EN BREF — Plus éphémères que jamais, les collages de l’artiste américain Eddie Colla auront tenu moins de quarante-huit heures sur les murs du centre-ville de Grenoble. Une tentative à l’invitation de l’association Le Mur, qui revendique un street-art « vandale » mais sans volonté de nuire. Et qui espère pouvoir trouver un terrain d’entente avec la municipalité dans le courant du mois de septembre.
Les collages de l’artiste américain Eddie Colla n’auront pas fait long feu sur les murs de Grenoble. Invité par l’association Le Mur Grenoble, ce grand nom du street-art avait réalisé, mercredi 21 août, plusieurs fresques en usant de la technique éphémère du collage. La collégiale Saint-André, la rue du Palais ou le Jardin de Ville : autant de lieux et de murs investis par un artiste engagé… dont le visage est encore à ce jour inconnu.

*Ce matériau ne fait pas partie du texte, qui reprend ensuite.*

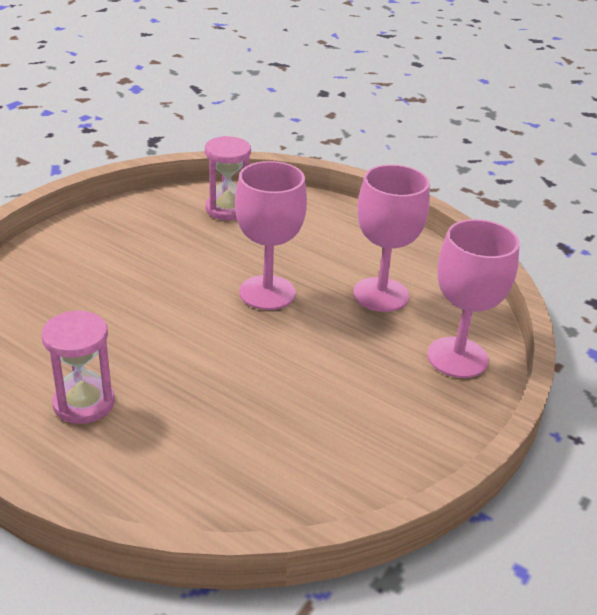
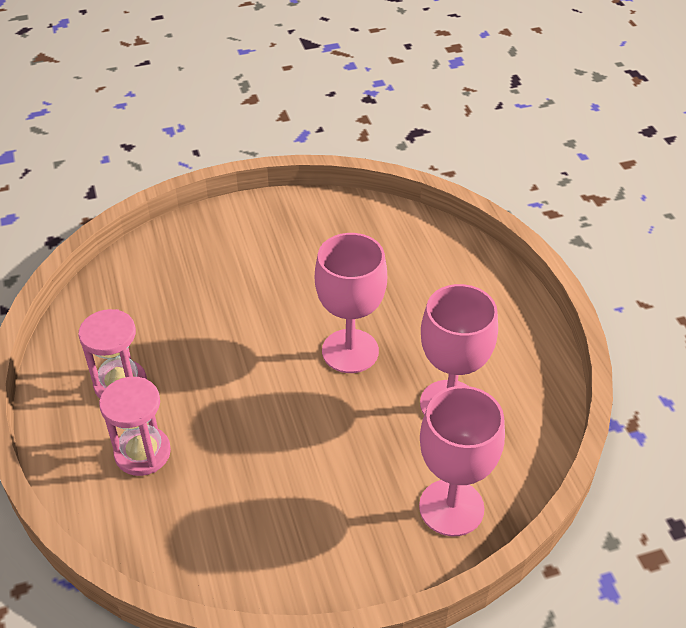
camera: 40 degrees right, 10 degrees up
(227, 209) = (402, 243): pink hourglass -> pink hourglass (142, 453)

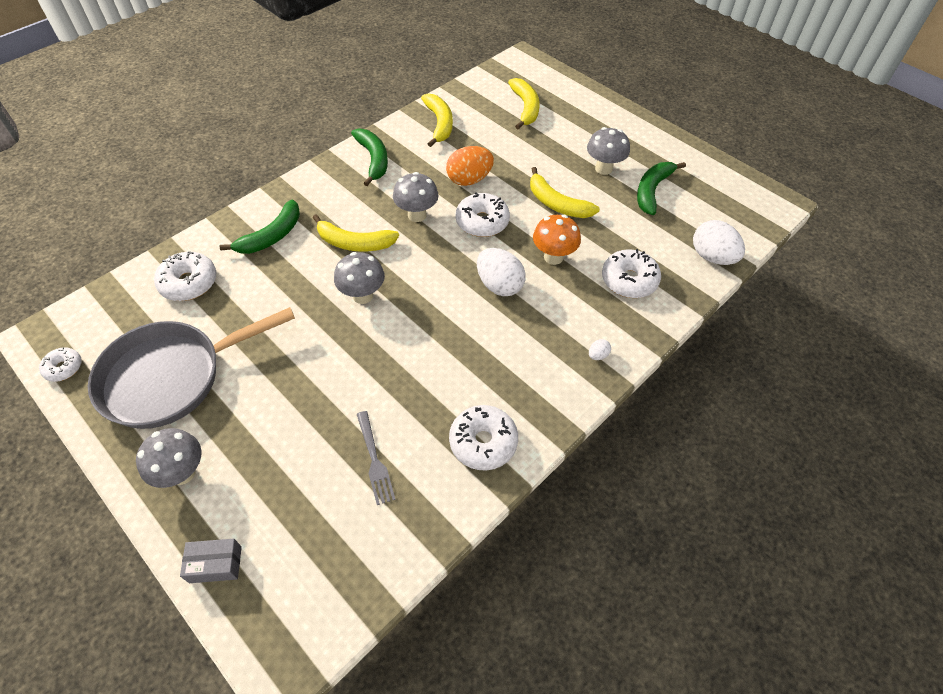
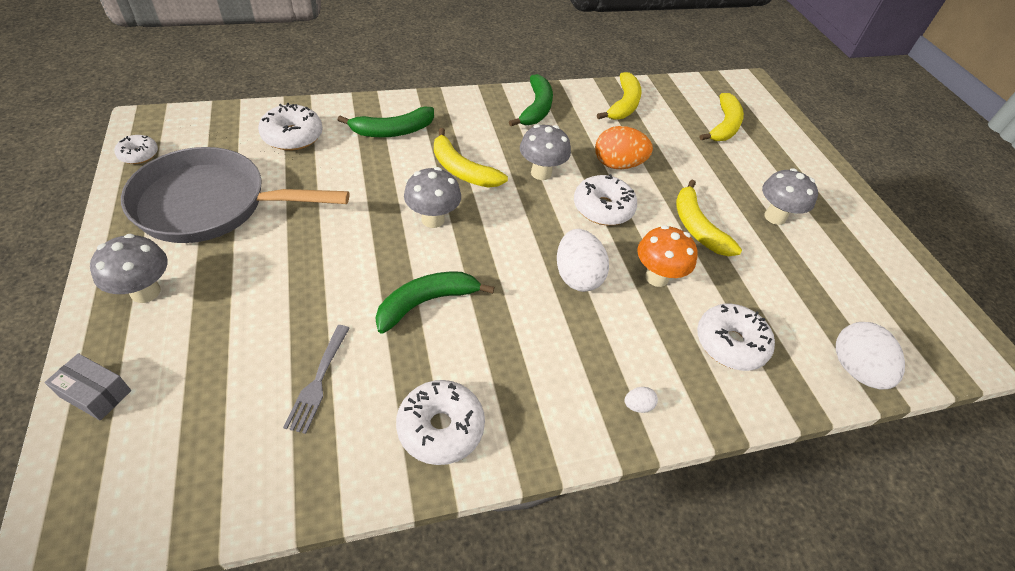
camera: 25 degrees right, 5 degrees down
(652, 191) = (820, 264): green banana -> green banana (426, 302)

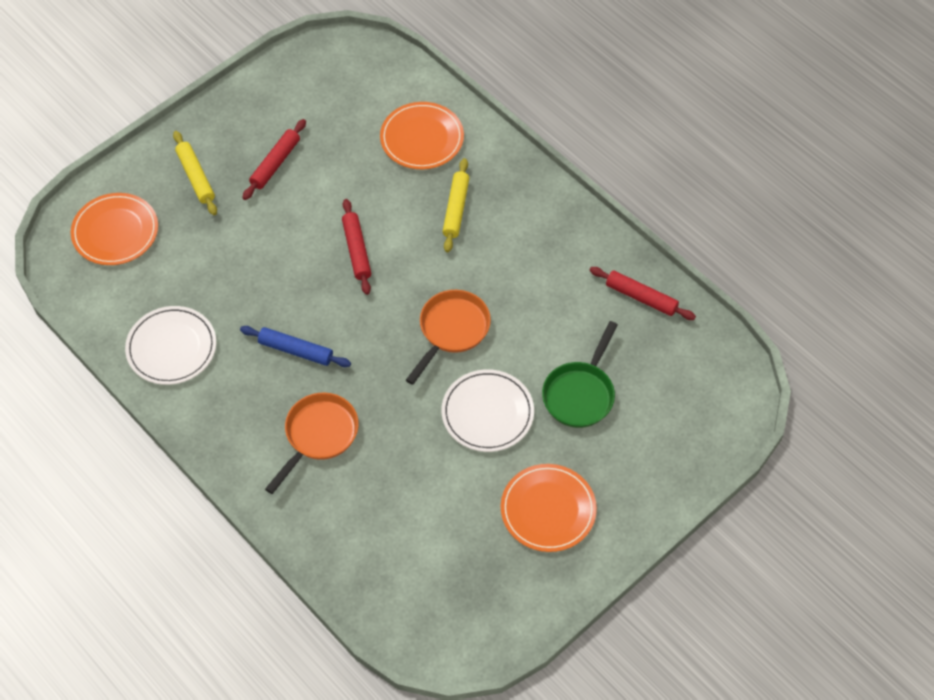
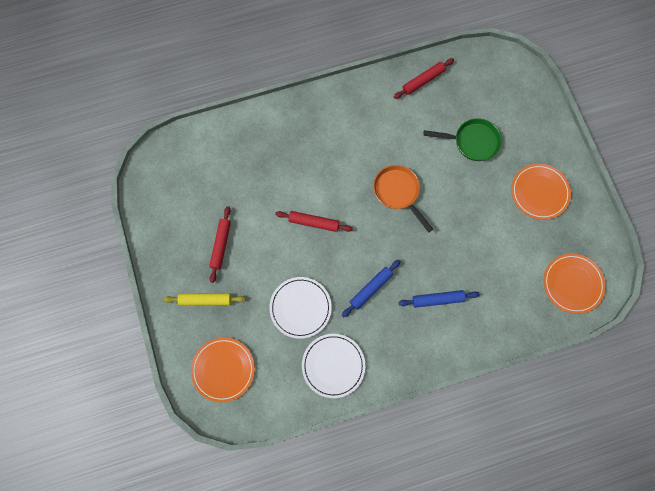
camera: 65 degrees left, 15 degrees up
(275, 163) = (221, 245): red rolling pin -> red rolling pin turned 45 degrees clockwise
(318, 435) = (437, 299): orange pan -> blue rolling pin
(422, 138) = (248, 149): orange plate -> orange plate (573, 284)
(456, 209) = (311, 152): yellow rolling pin -> none
(487, 413) = (463, 197): white plate -> white plate (300, 308)
(580, 394) = (472, 142): green pan -> green pan turned 45 degrees counterclockwise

Sur ce mur du Jardin de Ville, le collage d’Eddie Colla a été promptement retiré… mais pas les graffitis. © Florent Mathieu – Place Gre’net
Mais le vendredi 23 août au matin, plus de collages. À l’exception de celle réalisée au sein de la librairie Decitre, les œuvres d’Eddie Colla ont disparu des murs du centre-ville de Grenoble. Les responsables ? Les services de la Ville, qui ont procédé au “nettoyage” des réalisations. Mais sans instructions spécifiques de la part de la municipalité, tient à clarifier la président de l’association Le Mur Grenoble Magali Féret.
« On est en train de dévoyer ce qu’est le street-art »
Il est vrai que l’association n’avait pas d’autorisation à utiliser les murs investis par l’artiste. « On ne voulait pas dégrader ou abimer, mais on savait qu’on agissait en toute illégalité », explique encore la présidente de l’association. Avant d’insister sur la dimension résolument éphémère des collages d’Eddie Colla : « la pluie en serait venue à bout au bout d’un mois et demi ! » L’objectif n’était donc pas de durer… mais d’interpeller.
Quarante-huit heures après la réalisation du collage d’Eddie Colla rue du Palais à Grenoble, les tags ont repris leurs droits… Image de gauche © Le Mur Grenoble, image de droite © Florent Mathieu – Place Gre’net
Car l’art d’Eddie Colla est tout sauf neutre. Ainsi, la réalisation présentée rue du Palais voulait rappeler aux Grenoblois, sinon aux Français en général, les manifestations de la population hongkongaises contre le régime chinois. Sur la fresque, une jeune femme au visage dissimulé par un foulard se prépare à jeter un cocktail Molotov. Un personnage inspiré par l’assistante d’Eddie Colla, la bien nommée Rachel Riot (“émeute” en anglais).
Une dimension engagée qui séduit Magali Féret. « C’est mon rêve de voir quelqu’un monter au créneau, et faire ce qu’ont fait en leur temps Sartre, Malraux ou Picasso », confie-t-elle. Et de prôner un street-art capable d’investir les murs sans demander d’autorisation préalable. « On est en train de dévoyer ce que le street art est dans son essence, un art éphémère et un art vandale », déplore-t-elle.
Une rencontre prochaine avec la municipalité
Est-ce à dire que Magali Féret rejette le street-art à la grenobloise ? La principale intéressée conteste, et dit notamment son admiration pour le fondateur de SpaceJunk Jérôme Catz.
Les amoureux d’allitérations et d’assonances apprécieront ce collage d’Eddie Colla sur la Collégiale. © Le MUR Grenoble
Ce qui ne l’empêche pas d’aborder le street-art avec une autre sensibilité. « Il n’y a rien de plus beau que de se balader dans une rue et de tomber sur un petit truc, plutôt que d’avoir des plans qui vous indiquent tout au mètre près via Google », estime-t-elle.
Mais les « petits trucs » prennent aussi le risque de disparaître prématurément. Comment a réagi l’artiste au décollage de ses créations ? « Eddie Colla est extrêmement triste, mais il savait que les murs n’étaient pas autorisés », répond Magali Féret.
Avant d’ajouter que contact a été pris avec le cabinet du maire de Grenoble, dans le but d’entamer des discussions au mois de septembre… et peut-être accorder un ou plusieurs murs à l’association.
Pas de contradiction avec l’esprit “vandale” du street-art, juge cependant sa présidente. « S’ils nous allouent un mur, ce sera toujours de l’éphémère, les gens sauront que le mois suivant il sera recouvert par un autre artiste », décrit-elle. Sans exclure de mettre également à disposition le mur à des artistes vandales, anonymes nocturnes et créatifs. Et porteurs peut-être de messages engagés qu’elle appelle de ses vœux.